▶ _Challenge_
Write out the lines below word for word, from the very first one through the line with "v(28.53, 4.03) *". Leave the pictures out.

▶ _Exercise materials_
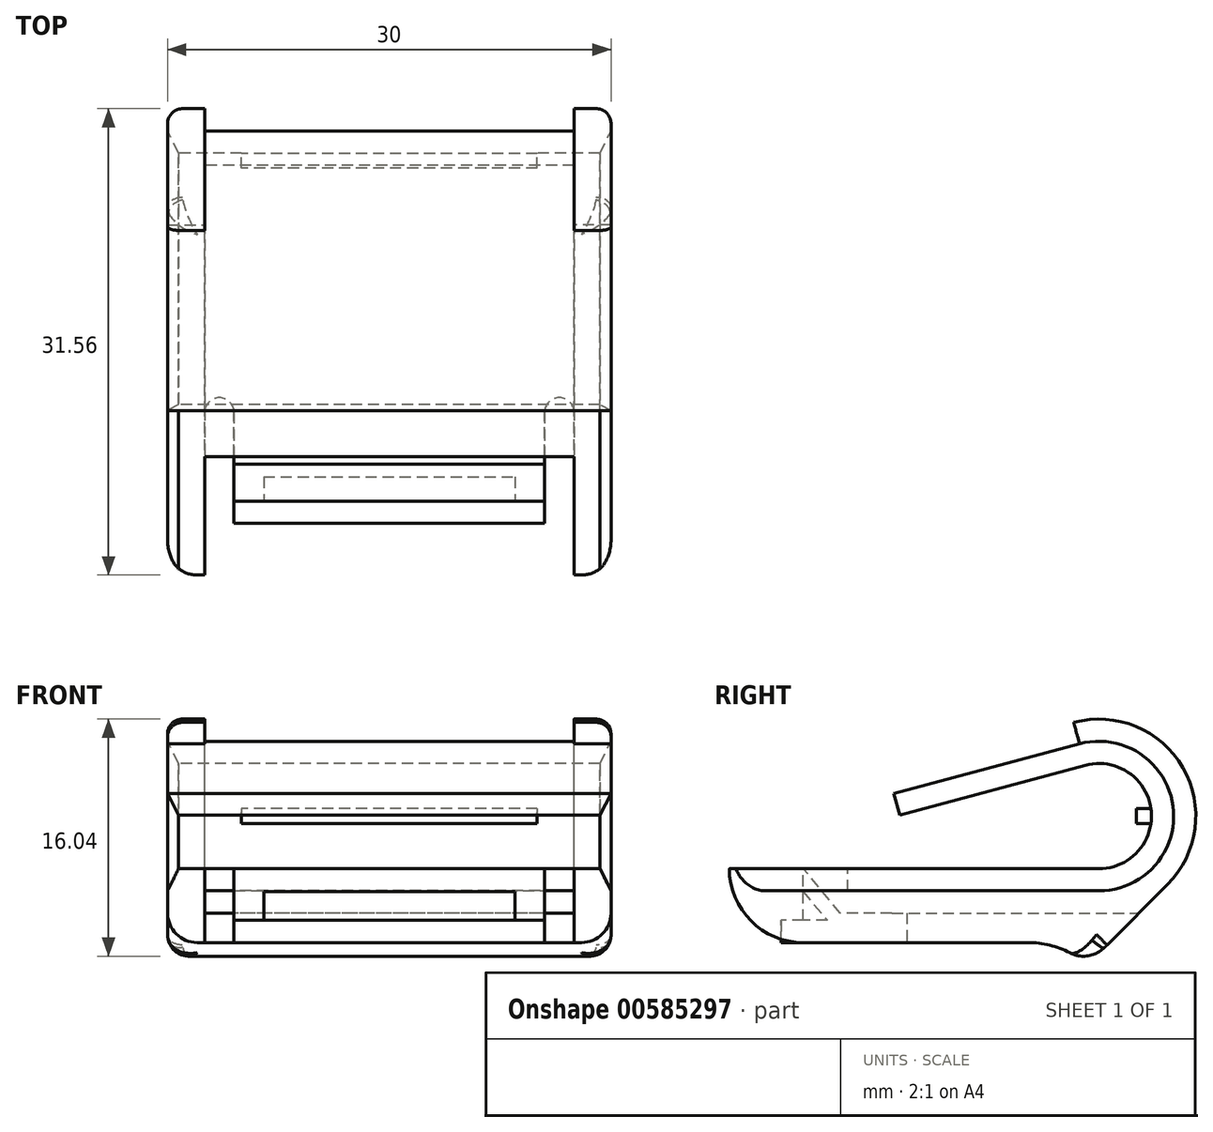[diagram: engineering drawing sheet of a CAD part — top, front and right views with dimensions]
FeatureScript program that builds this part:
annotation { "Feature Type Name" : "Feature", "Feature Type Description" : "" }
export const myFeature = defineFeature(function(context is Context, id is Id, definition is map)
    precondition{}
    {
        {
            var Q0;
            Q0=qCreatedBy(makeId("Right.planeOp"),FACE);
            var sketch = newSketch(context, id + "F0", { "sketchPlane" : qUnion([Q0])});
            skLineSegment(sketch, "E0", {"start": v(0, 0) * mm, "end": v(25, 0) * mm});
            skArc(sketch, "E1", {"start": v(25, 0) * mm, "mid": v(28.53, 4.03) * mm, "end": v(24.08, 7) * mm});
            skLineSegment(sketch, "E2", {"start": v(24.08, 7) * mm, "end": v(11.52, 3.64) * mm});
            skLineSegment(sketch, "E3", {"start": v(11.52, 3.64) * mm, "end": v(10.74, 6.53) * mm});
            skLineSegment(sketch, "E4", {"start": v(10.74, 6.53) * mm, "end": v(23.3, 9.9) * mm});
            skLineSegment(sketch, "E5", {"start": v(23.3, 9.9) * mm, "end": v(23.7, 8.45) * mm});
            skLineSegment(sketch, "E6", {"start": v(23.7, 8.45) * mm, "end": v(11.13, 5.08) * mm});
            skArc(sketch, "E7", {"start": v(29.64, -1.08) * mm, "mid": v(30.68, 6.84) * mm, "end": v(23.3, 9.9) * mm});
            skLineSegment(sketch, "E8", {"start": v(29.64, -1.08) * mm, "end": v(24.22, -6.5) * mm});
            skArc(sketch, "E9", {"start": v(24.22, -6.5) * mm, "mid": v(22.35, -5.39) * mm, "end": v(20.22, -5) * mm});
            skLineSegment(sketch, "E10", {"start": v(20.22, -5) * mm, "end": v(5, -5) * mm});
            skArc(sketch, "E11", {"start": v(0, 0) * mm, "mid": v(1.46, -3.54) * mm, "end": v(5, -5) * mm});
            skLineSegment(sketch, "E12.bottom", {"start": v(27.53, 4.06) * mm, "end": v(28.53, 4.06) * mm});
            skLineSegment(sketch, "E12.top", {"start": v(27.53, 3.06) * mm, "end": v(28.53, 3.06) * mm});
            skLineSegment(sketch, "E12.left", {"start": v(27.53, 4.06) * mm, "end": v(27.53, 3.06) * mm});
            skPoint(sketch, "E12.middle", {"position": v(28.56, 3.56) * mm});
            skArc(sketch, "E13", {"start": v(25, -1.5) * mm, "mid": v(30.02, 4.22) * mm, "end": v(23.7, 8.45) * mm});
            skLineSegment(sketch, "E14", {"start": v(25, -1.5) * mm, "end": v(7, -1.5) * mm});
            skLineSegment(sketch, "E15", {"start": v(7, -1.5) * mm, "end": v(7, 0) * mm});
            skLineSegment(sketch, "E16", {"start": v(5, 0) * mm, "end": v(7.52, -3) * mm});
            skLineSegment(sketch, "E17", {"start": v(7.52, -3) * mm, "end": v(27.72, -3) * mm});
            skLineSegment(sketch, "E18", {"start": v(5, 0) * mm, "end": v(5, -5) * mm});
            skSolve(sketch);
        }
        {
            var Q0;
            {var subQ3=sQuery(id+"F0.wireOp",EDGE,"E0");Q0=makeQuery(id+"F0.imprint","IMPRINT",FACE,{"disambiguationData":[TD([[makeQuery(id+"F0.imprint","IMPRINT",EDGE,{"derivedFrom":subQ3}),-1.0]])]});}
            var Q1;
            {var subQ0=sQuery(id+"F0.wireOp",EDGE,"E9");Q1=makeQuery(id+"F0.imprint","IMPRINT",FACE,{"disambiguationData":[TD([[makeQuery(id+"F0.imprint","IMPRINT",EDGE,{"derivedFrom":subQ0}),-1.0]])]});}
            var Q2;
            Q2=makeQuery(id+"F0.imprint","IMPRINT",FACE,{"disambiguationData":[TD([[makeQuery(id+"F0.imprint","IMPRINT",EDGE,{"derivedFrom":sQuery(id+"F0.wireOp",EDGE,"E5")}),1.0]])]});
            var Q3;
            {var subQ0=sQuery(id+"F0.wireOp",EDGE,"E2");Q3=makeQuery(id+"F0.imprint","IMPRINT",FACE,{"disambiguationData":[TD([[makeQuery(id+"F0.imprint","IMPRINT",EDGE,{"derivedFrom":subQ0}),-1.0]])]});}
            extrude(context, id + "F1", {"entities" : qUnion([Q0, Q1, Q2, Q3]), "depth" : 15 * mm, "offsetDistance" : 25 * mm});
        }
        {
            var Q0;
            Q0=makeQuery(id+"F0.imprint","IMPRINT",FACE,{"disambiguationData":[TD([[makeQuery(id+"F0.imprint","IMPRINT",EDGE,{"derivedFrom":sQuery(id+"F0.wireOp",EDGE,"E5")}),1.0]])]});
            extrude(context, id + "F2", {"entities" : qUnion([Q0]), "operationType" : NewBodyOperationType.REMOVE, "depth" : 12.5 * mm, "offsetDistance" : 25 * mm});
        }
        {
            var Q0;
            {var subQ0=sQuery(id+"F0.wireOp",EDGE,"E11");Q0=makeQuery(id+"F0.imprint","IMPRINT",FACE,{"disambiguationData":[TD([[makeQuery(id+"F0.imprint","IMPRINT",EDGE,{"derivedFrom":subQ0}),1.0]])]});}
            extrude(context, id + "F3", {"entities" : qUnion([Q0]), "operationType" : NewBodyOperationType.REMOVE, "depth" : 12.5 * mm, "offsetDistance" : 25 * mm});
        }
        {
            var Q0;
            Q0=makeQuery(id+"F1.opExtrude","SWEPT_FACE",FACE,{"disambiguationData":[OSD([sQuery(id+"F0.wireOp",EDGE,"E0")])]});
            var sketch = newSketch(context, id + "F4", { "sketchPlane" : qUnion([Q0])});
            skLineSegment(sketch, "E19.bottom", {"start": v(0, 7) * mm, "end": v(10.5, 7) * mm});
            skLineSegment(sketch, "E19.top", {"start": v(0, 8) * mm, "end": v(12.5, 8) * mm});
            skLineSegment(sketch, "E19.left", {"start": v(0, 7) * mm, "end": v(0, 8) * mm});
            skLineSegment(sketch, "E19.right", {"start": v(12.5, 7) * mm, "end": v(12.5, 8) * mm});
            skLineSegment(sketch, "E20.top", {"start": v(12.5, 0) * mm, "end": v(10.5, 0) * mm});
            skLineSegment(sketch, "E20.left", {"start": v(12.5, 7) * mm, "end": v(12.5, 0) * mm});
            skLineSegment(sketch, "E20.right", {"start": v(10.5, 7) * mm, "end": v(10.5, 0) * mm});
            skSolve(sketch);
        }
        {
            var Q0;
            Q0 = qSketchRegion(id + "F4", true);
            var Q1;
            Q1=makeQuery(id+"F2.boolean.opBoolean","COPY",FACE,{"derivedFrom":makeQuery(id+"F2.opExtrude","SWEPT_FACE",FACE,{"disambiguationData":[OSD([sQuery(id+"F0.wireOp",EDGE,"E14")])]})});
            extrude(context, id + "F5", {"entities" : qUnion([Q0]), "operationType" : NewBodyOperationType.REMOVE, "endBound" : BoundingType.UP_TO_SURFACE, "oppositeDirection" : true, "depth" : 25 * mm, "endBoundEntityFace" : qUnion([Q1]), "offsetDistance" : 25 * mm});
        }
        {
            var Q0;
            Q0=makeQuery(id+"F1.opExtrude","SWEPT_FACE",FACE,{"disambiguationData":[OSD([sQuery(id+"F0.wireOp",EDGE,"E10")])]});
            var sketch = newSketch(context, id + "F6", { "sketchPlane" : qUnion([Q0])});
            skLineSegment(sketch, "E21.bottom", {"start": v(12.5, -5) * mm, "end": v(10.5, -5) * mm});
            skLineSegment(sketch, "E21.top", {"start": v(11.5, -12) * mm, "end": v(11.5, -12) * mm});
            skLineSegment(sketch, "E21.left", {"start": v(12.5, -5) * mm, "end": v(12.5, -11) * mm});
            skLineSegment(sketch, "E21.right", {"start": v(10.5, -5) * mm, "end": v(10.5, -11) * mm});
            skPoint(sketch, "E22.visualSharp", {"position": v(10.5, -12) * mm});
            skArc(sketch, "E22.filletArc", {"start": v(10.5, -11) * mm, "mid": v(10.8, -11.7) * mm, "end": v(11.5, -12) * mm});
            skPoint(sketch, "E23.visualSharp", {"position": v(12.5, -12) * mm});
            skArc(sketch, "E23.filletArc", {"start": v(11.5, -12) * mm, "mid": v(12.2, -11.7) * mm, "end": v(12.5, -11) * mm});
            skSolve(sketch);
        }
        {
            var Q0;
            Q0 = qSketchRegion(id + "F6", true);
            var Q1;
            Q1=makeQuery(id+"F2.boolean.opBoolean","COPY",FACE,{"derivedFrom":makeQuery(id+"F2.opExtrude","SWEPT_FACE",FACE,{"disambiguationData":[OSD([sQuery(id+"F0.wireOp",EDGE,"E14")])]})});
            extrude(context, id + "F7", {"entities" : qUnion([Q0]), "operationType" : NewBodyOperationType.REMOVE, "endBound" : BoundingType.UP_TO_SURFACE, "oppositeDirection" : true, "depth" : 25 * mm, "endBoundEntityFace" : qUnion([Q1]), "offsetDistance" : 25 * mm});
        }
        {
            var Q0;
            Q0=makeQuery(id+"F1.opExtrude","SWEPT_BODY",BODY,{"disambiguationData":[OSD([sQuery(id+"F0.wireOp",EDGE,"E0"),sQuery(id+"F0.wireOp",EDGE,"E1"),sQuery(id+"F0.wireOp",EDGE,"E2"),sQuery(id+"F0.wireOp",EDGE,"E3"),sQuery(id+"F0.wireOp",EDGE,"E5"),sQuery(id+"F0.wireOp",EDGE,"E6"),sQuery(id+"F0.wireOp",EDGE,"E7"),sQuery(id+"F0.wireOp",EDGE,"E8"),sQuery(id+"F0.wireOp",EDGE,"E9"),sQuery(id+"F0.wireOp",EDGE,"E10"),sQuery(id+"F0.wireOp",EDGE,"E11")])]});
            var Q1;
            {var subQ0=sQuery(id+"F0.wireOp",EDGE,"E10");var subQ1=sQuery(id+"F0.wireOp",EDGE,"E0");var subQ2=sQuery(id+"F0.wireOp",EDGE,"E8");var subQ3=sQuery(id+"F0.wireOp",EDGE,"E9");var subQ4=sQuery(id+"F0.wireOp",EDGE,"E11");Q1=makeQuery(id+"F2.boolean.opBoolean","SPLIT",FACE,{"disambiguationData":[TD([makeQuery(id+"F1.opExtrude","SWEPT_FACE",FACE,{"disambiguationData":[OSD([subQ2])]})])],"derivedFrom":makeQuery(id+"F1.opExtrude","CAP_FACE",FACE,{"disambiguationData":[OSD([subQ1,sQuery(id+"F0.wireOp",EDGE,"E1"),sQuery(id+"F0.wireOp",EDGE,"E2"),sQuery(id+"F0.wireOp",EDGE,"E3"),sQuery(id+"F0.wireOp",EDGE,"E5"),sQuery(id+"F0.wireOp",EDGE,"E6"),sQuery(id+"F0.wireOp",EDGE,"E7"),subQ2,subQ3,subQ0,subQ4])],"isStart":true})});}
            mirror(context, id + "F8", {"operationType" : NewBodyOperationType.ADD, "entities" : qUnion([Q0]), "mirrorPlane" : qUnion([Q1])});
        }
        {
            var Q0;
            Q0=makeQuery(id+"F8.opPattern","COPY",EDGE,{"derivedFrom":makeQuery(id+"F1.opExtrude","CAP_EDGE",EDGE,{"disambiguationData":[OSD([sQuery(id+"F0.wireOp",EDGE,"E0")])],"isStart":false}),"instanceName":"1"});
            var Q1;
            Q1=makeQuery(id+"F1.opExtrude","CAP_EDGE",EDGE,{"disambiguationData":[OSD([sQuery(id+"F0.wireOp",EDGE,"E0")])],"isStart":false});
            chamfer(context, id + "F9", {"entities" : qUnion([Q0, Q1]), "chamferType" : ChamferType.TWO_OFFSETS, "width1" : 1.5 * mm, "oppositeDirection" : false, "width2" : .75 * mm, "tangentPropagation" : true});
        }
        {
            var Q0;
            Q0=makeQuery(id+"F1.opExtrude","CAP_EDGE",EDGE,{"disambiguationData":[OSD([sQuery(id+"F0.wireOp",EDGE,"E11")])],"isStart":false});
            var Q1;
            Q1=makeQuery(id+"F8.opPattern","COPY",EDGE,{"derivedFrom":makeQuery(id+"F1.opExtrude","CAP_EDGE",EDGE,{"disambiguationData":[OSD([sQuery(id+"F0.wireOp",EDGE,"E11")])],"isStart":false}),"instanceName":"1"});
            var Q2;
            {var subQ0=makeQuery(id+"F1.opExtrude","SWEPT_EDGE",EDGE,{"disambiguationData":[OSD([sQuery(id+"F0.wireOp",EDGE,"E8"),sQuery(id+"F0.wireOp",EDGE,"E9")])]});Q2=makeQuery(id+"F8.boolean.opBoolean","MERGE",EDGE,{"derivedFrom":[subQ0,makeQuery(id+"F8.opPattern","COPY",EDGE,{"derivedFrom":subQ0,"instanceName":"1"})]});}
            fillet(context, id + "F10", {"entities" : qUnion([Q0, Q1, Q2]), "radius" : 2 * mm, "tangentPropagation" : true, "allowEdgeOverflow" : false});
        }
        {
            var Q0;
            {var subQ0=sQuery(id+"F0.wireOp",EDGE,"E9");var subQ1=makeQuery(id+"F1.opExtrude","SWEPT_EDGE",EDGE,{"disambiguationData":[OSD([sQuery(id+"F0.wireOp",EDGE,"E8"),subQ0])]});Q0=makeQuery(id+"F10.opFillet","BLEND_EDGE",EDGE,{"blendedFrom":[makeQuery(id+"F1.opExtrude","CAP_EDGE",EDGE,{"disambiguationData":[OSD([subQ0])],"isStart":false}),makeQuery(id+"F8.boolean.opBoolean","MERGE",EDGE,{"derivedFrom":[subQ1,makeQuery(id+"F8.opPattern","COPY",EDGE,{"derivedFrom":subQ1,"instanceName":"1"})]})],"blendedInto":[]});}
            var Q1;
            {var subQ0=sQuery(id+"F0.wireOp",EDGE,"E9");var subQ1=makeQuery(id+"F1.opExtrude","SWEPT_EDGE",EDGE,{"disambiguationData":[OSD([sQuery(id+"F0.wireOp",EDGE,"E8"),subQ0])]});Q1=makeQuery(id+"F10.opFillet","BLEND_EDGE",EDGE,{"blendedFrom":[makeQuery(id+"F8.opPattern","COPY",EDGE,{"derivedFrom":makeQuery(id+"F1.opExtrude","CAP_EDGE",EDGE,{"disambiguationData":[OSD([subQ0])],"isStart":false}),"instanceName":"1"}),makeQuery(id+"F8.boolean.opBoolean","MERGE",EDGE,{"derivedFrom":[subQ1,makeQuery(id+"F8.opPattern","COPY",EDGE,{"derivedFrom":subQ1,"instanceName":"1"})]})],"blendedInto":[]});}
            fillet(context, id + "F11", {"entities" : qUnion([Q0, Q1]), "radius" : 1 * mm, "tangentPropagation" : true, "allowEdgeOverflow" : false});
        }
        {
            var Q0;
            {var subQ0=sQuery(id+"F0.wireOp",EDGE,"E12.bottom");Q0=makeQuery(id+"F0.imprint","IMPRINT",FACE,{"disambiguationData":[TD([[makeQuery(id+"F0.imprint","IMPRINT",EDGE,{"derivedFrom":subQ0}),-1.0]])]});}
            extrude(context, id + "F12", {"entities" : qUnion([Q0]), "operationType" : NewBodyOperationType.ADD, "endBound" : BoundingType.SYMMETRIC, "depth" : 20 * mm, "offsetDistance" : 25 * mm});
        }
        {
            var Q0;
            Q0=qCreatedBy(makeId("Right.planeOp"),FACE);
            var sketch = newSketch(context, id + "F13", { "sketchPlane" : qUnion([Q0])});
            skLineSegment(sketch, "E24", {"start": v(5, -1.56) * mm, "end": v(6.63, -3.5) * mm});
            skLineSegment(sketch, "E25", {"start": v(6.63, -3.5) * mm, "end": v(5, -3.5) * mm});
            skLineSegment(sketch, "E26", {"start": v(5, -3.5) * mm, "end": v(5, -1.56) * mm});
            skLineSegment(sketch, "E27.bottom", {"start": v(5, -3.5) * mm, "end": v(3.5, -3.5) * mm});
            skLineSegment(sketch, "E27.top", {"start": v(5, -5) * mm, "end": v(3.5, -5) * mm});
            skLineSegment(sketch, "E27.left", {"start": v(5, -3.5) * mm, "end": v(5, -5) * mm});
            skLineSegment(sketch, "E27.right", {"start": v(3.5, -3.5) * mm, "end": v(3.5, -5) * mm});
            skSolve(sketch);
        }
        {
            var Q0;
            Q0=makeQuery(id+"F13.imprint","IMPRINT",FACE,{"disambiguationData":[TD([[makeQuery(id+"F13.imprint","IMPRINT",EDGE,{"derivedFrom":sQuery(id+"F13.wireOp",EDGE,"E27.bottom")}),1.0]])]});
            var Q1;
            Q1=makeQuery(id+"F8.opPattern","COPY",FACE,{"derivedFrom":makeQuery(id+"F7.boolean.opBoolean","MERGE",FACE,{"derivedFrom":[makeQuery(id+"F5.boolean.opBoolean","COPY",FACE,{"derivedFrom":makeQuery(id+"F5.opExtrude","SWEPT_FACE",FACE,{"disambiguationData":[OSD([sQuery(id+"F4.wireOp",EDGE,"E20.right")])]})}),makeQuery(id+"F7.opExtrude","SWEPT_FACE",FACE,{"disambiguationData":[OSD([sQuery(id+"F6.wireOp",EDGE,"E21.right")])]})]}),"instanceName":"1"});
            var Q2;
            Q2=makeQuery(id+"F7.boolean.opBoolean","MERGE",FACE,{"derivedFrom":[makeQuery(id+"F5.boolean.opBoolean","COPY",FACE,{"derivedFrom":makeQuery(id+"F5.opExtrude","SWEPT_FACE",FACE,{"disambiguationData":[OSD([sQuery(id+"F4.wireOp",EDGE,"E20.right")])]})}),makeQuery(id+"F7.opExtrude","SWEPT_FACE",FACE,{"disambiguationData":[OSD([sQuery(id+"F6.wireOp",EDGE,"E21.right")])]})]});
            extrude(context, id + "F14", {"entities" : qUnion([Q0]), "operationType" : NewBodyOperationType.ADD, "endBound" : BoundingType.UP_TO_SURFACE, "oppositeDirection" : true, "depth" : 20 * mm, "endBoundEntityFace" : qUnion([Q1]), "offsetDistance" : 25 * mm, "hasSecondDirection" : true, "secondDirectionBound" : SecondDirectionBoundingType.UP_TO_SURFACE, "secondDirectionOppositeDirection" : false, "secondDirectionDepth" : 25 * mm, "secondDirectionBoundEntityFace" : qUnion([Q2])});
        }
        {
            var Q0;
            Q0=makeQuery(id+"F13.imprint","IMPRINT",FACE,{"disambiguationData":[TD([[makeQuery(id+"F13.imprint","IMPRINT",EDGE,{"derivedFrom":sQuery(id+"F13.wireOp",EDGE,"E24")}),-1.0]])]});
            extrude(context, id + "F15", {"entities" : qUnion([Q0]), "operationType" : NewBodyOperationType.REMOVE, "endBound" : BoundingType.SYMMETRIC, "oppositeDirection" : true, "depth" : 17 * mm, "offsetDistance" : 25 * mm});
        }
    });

▶ _Exercise result_
[diagram: engineering drawing sheet of a CAD part — top, front and right views with dimensions]
FeatureScript program that builds this part:
annotation { "Feature Type Name" : "Feature", "Feature Type Description" : "" }
export const myFeature = defineFeature(function(context is Context, id is Id, definition is map)
    precondition{}
    {
        {
            var Q0;
            Q0=qCreatedBy(makeId("Right.planeOp"),FACE);
            var sketch = newSketch(context, id + "F0", { "sketchPlane" : qUnion([Q0])});
            skLineSegment(sketch, "E0", {"start": v(0, 0) * mm, "end": v(25, 0) * mm});
            skArc(sketch, "E1", {"start": v(25, 0) * mm, "mid": v(28.53, 4.03) * mm, "end": v(24.08, 7) * mm});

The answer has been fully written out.